### SUPPLIED DATA
═══
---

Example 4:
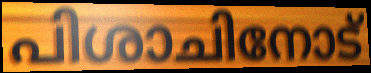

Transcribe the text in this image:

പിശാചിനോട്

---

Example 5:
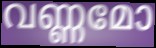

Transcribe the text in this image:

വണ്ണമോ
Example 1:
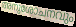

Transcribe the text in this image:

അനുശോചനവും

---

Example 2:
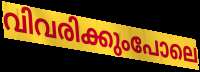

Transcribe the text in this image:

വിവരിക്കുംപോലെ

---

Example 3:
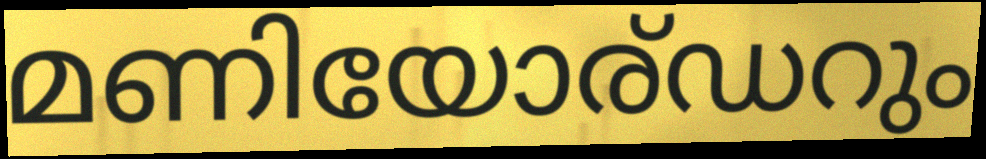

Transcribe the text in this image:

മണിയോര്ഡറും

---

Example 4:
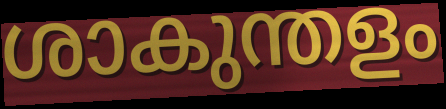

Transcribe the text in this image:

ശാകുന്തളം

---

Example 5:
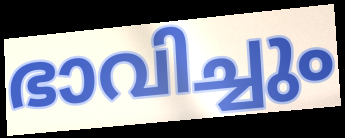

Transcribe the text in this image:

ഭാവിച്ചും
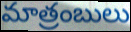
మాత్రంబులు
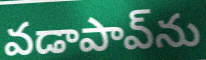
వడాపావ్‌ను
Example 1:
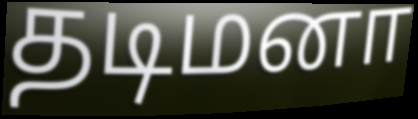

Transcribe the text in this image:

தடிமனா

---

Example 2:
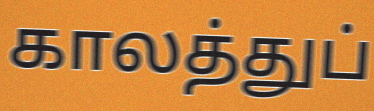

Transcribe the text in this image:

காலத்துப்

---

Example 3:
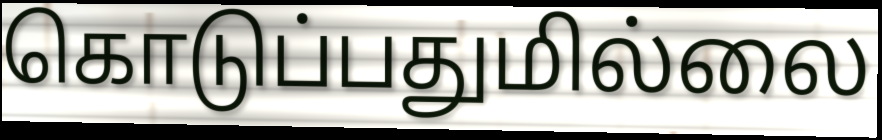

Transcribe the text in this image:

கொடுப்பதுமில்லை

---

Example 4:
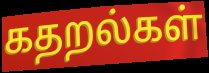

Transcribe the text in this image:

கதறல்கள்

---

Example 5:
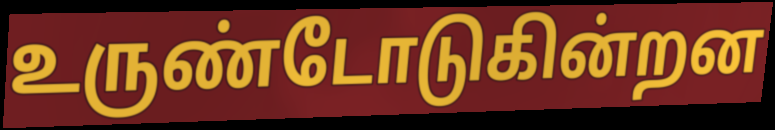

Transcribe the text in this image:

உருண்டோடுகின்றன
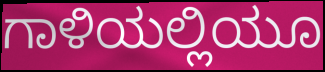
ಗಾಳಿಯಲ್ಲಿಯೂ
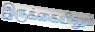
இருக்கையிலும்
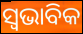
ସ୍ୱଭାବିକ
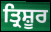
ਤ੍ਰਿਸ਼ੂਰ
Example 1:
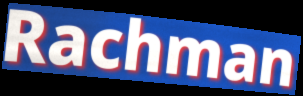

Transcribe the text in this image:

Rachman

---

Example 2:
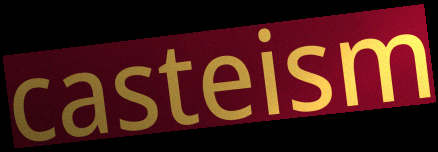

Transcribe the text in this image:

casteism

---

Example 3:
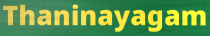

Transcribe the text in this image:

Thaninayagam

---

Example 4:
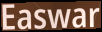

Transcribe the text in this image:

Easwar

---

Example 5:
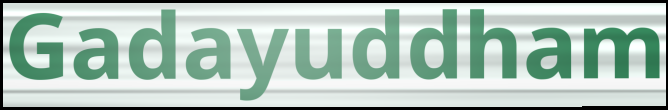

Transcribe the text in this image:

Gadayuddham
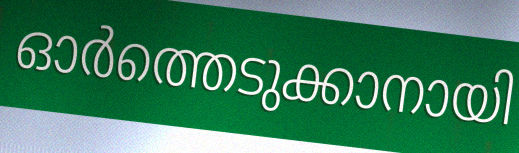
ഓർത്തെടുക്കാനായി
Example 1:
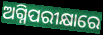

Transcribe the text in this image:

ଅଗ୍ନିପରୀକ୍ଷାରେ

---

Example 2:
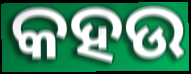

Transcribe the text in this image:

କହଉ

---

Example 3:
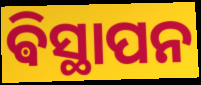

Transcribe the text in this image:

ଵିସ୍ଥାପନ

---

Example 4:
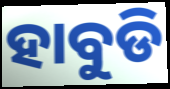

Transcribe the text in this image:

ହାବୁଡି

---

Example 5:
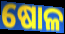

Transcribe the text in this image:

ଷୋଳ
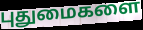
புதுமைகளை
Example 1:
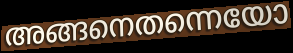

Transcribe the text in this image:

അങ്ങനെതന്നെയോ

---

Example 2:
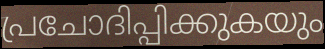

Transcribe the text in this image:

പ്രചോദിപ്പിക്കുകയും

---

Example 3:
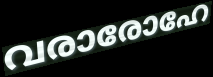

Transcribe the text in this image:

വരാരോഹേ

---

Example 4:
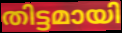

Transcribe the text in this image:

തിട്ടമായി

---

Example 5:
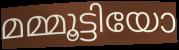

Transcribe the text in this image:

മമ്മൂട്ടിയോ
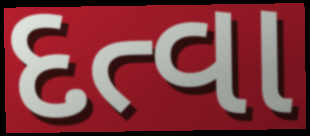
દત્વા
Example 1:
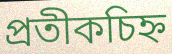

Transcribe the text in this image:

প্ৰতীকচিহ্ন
═══
### EXERCISE AIM
Each entry should be repeated exactly as it appears; the pictures stay out.

### ANSWER TO THIS PROBLEM
---

Example 4:

Transcribe the text in this image:

പിശാചിനോട്

---

Example 5:

Transcribe the text in this image:

വണ്ണമോ
Example 1:

Transcribe the text in this image:

അനുശോചനവും

---

Example 2:

Transcribe the text in this image:

വിവരിക്കുംപോലെ

---

Example 3:

Transcribe the text in this image:

മണിയോര്ഡറും

---

Example 4:

Transcribe the text in this image:

ശാകുന്തളം

---

Example 5:

Transcribe the text in this image:

ഭാവിച്ചും
మాత్రంబులు
వడాపావ్‌ను
Example 1:

Transcribe the text in this image:

தடிமனா

---

Example 2:

Transcribe the text in this image:

காலத்துப்

---

Example 3:

Transcribe the text in this image:

கொடுப்பதுமில்லை

---

Example 4:

Transcribe the text in this image:

கதறல்கள்

---

Example 5:

Transcribe the text in this image:

உருண்டோடுகின்றன
ಗಾಳಿಯಲ್ಲಿಯೂ
இருக்கையிலும்
ସ୍ୱଭାବିକ
ਤ੍ਰਿਸ਼ੂਰ
Example 1:

Transcribe the text in this image:

Rachman

---

Example 2:

Transcribe the text in this image:

casteism

---

Example 3:

Transcribe the text in this image:

Thaninayagam

---

Example 4:

Transcribe the text in this image:

Easwar

---

Example 5:

Transcribe the text in this image:

Gadayuddham
ഓർത്തെടുക്കാനായി
Example 1:

Transcribe the text in this image:

ଅଗ୍ନିପରୀକ୍ଷାରେ

---

Example 2:

Transcribe the text in this image:

କହଉ

---

Example 3:

Transcribe the text in this image:

ଵିସ୍ଥାପନ

---

Example 4:

Transcribe the text in this image:

ହାବୁଡି

---

Example 5:

Transcribe the text in this image:

ଷୋଳ
புதுமைகளை
Example 1:

Transcribe the text in this image:

അങ്ങനെതന്നെയോ

---

Example 2:

Transcribe the text in this image:

പ്രചോദിപ്പിക്കുകയും

---

Example 3:

Transcribe the text in this image:

വരാരോഹേ

---

Example 4:

Transcribe the text in this image:

തിട്ടമായി

---

Example 5:

Transcribe the text in this image:

മമ്മൂട്ടിയോ
દત્વા
Example 1:

Transcribe the text in this image:

প্ৰতীকচিহ্ন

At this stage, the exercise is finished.